L’aspetto più importante è che l’agevolazione, così come prevista, non è costruita come corrispettivo, nella forma della datio in solutum (art. 1197 c.c.), rispetto al tributo – ipotesi che la Corte dei Conti non aveva ritenuto legittima con il parerei n. 27/2016 – ma come soluzione in termini di incentivazione, in un’ottica di ottenimento della conformazione spontanea del privato rispetto ad un obiettivo di rilevanza generale, che è l’attuazione della solidarietà attraverso prestazioni che non sono imposte, ma, appunto, assunte in sussidiarietà.

In sostanza nessuno potrà pensare di “saldare” con il proprio lavoro tasse pregresse non pagate, mentre potrà sottoscrivere – singolarmente o associandosi in comitati di cittadini – dei “patti di collaborazione” future si spazi, da pulire, da curare o da rigenerare in toto, in cambio di sgravi da Cosap, Tasi e Tari.

● **Insieme di dati**:
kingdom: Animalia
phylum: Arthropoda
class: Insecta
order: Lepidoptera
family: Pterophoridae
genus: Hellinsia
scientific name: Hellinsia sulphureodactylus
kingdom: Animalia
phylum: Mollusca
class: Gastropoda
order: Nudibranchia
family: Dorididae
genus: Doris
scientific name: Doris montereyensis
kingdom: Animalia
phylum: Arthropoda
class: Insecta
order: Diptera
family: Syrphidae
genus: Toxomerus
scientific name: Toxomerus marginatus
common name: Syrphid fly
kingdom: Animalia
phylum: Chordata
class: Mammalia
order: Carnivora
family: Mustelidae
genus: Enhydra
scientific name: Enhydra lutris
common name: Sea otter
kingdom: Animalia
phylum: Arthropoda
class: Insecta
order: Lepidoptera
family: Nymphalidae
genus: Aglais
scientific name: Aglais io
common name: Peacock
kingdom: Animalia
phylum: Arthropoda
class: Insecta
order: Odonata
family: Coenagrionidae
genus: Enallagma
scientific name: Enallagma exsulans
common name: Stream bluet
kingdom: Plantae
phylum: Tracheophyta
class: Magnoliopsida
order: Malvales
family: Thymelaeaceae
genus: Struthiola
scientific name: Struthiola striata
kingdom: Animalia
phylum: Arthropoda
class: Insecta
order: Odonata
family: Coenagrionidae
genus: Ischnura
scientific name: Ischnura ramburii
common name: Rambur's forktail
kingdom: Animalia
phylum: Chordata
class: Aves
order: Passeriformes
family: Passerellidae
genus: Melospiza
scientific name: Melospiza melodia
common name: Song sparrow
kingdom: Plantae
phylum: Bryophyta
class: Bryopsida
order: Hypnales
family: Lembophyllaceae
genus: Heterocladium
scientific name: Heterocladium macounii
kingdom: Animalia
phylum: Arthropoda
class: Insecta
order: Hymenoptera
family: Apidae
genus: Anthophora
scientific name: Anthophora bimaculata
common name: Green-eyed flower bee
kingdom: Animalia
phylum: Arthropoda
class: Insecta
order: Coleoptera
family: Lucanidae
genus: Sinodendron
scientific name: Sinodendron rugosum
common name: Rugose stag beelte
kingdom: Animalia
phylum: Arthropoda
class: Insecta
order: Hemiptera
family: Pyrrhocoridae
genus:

● **Esercizio scritto A**: Indica se ciascuna affermazione concorda con il brano sulle agevolazioni fiscali, rispondendo sì o no e citando alla lettera le parole decisive: (i) l'agevolazione è costruita come corrispettivo nella forma della datio in solutum rispetto al tributo; (ii) i patti di collaborazione possono essere sottoscritti anche associandosi in comitati di cittadini; (iii) con il proprio lavoro si potranno saldare tasse pregresse non pagate.
● **Esercizio scritto B**: Trascrivi senza alcuna modifica la parte del brano sulle agevolazioni fiscali che si apre con le parole contenenti "In sostanza nessuno" e si chiude con "Tasi e Tari.".
L'elenco costituisce materiale separato dal brano sulle agevolazioni fiscali.

● **Soluzione A**:
(i) No: "non è costruita come corrispettivo, nella forma della datio in solutum (art. 1197 c.c.), rispetto al tributo".
(ii) Sì: "singolarmente o associandosi in comitati di cittadini".
(iii) No: "nessuno potrà pensare di “saldare” con il proprio lavoro tasse pregresse non pagate".

● **Soluzione B**:
In sostanza nessuno potrà pensare di “saldare” con il proprio lavoro tasse pregresse non pagate, mentre potrà sottoscrivere – singolarmente o associandosi in comitati di cittadini – dei “patti di collaborazione” future si spazi, da pulire, da curare o da rigenerare in toto, in cambio di sgravi da Cosap, Tasi e Tari.